### [Directions]
(a) In the post on particle system instancing, swap "vertex buffer" for "geometry buffer" and write out the passage from "I have one vertex" to "color and size.".
(b) According to the post on particle system instancing, what data does the instance vertex buffer hold?

### [Passage provided]
Instancing for particle system

Hi,

i try to optimize my particle system. Just for fun. I use a single vertex buffer and index buffer for all emitters and try to optimize it with instancing.

I have one vertex buffer for my quad (texture cordinates only) and the index buffer of course.

I also have a vertex buffer for my instances with position, rotation, color and size.

But it just does not render anything. My custom shader works, I tested it with the old rendering, but I am doing something wrong :frowning:

    public sealed class ParticleProcessor : BaseDrawingProcessor<ParticleComponent>
    {
        private const int NumParticlesPerRenderingCall = 4000;
        private IndexBuffer indexBuffer;
        private VertexBuffer vertexBuffer;
        private VertexBuffer instanceBuffer;
        private VertexBufferBinding vertexBufferBinding;
        private VertexBufferBinding instanceBufferBinding;
        private VertexBufferBinding[] bindings;
        private VertexPositionColorRotationSize[] instanceVertices;
        private ParticleEffect particleEffect;

        public override void LoadContent(Scene scene)

### [Provided data]
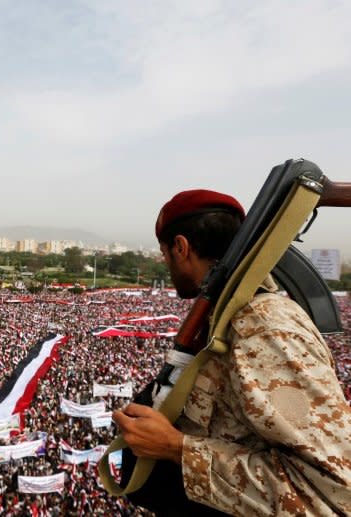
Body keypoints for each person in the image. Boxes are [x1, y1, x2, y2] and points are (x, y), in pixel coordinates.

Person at [113, 189, 351, 516]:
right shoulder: (227, 317)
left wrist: (176, 448)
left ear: (181, 247)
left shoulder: (262, 327)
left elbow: (330, 495)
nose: (165, 262)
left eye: (164, 252)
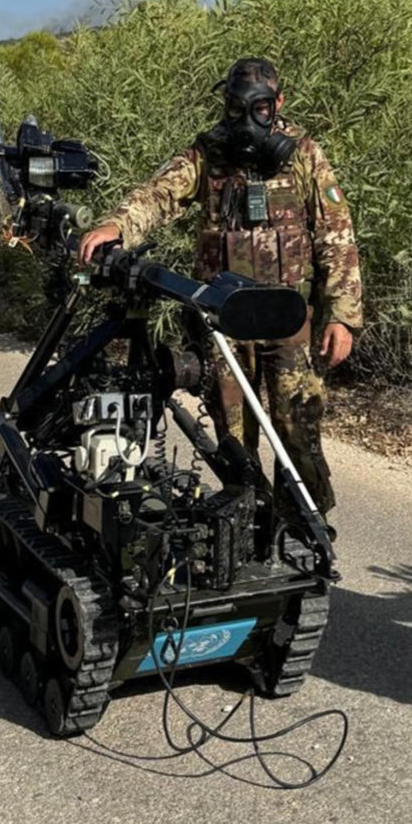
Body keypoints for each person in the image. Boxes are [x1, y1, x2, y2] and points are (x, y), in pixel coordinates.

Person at [78, 57, 362, 517]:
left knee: (297, 425)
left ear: (278, 104)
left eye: (261, 108)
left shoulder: (305, 154)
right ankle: (245, 514)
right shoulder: (207, 154)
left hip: (288, 318)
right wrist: (117, 225)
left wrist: (343, 318)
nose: (248, 119)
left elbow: (338, 237)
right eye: (235, 107)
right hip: (224, 319)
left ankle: (306, 520)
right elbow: (159, 193)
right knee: (232, 431)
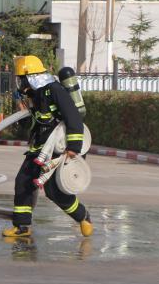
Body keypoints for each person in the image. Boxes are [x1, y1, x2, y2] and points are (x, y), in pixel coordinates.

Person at [5, 55, 93, 239]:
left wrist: (74, 148)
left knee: (54, 192)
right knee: (23, 181)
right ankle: (22, 226)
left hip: (58, 149)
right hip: (40, 148)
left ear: (32, 76)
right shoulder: (34, 94)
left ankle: (83, 216)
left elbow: (73, 117)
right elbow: (36, 122)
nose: (20, 82)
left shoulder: (54, 90)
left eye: (22, 78)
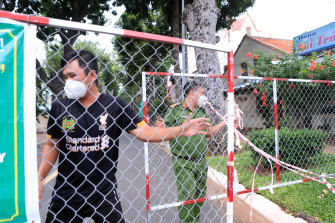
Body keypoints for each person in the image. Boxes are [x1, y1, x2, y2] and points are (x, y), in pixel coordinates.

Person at [38, 50, 211, 223]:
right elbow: (51, 145)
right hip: (67, 192)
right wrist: (39, 177)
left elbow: (146, 132)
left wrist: (180, 130)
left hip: (103, 192)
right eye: (65, 77)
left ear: (92, 75)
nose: (67, 82)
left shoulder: (114, 105)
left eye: (72, 76)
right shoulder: (60, 107)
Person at [156, 80, 226, 223]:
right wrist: (161, 126)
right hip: (183, 161)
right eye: (202, 93)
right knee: (188, 195)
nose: (204, 97)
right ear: (192, 92)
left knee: (199, 195)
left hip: (201, 161)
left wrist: (225, 122)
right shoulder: (175, 110)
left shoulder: (202, 112)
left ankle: (195, 220)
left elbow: (208, 132)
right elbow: (163, 129)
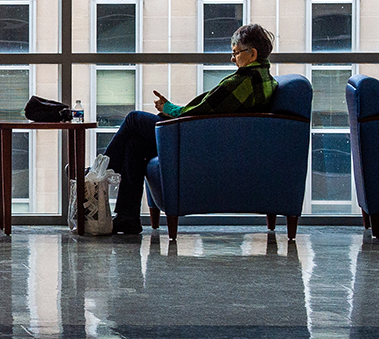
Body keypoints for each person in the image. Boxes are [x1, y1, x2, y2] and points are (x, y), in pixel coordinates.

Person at [103, 24, 279, 235]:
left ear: (252, 54)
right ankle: (127, 218)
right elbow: (208, 111)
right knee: (135, 145)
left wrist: (169, 109)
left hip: (194, 140)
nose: (233, 59)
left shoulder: (243, 82)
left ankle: (100, 173)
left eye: (236, 53)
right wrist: (171, 110)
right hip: (207, 138)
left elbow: (201, 112)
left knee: (133, 119)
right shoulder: (266, 81)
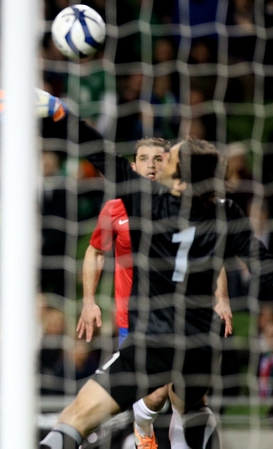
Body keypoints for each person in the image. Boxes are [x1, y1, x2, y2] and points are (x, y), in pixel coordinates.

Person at [37, 91, 273, 449]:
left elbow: (100, 152)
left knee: (74, 419)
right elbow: (265, 272)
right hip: (200, 342)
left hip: (152, 339)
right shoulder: (228, 213)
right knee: (193, 409)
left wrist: (59, 113)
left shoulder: (146, 201)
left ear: (176, 175)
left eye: (168, 159)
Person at [77, 137, 233, 447]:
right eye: (144, 158)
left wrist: (222, 298)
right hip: (135, 318)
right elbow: (95, 252)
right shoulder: (116, 208)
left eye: (159, 158)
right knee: (156, 393)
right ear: (132, 166)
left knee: (185, 395)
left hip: (186, 314)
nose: (151, 164)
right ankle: (143, 430)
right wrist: (88, 301)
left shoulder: (189, 205)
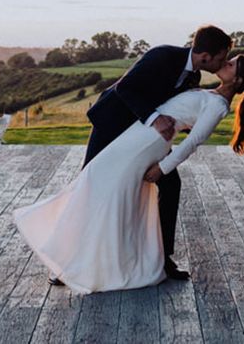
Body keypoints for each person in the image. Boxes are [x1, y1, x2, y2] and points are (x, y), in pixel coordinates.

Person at [12, 52, 244, 294]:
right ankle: (70, 257)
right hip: (130, 131)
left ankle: (89, 261)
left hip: (145, 144)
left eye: (231, 63)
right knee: (95, 184)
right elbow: (132, 89)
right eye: (226, 59)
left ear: (237, 81)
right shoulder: (189, 76)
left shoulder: (217, 105)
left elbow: (192, 142)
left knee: (108, 192)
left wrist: (162, 168)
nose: (225, 62)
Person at [80, 25, 232, 281]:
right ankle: (68, 262)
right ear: (206, 56)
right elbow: (125, 88)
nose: (224, 62)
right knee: (89, 185)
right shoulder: (162, 56)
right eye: (222, 57)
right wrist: (155, 119)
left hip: (143, 139)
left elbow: (175, 111)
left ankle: (162, 259)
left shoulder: (193, 79)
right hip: (113, 124)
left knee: (171, 184)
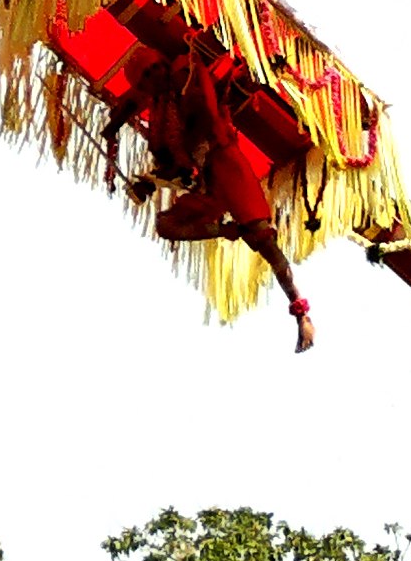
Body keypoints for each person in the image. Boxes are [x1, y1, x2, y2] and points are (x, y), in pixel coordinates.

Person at [103, 48, 315, 352]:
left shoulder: (186, 79)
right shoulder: (160, 109)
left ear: (164, 65)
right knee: (166, 225)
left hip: (226, 163)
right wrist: (142, 172)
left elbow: (201, 109)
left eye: (154, 69)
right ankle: (229, 231)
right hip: (207, 182)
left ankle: (301, 313)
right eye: (146, 77)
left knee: (266, 243)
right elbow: (137, 110)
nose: (154, 77)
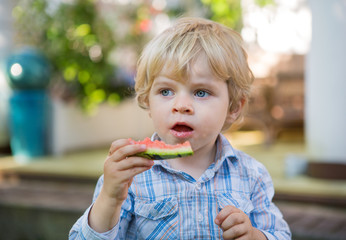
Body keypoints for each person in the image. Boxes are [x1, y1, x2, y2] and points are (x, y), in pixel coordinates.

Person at [69, 17, 291, 240]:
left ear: (233, 107)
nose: (181, 106)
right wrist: (109, 199)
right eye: (166, 91)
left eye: (201, 92)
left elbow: (280, 235)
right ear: (148, 101)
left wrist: (254, 236)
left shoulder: (252, 175)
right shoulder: (129, 176)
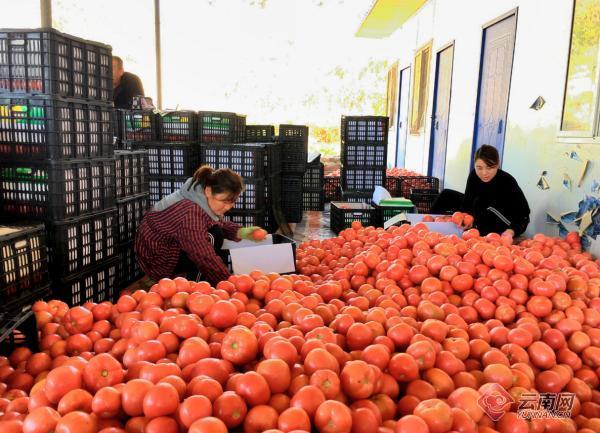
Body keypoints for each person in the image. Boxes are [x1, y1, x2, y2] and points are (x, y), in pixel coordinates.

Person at [135, 166, 263, 285]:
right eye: (225, 201)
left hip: (164, 247)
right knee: (213, 237)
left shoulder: (198, 194)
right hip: (159, 259)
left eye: (233, 201)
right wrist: (228, 284)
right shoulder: (190, 212)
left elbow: (213, 222)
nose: (229, 206)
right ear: (208, 191)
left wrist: (241, 232)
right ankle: (196, 285)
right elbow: (203, 256)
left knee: (215, 231)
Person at [430, 144, 530, 236]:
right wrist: (464, 217)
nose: (484, 173)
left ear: (497, 164)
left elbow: (524, 216)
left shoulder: (508, 182)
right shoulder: (474, 175)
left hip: (503, 220)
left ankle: (476, 226)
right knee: (446, 195)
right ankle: (428, 224)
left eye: (489, 168)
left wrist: (511, 231)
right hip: (480, 211)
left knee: (486, 208)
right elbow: (467, 203)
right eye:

### [Responses per task]
(a)
I have one geometry buffer for my quad (texture cordinates only) and the index buffer of course.

I also have a geometry buffer for my instances with position, rotation, color and size.

(b) Position, rotation, color and size.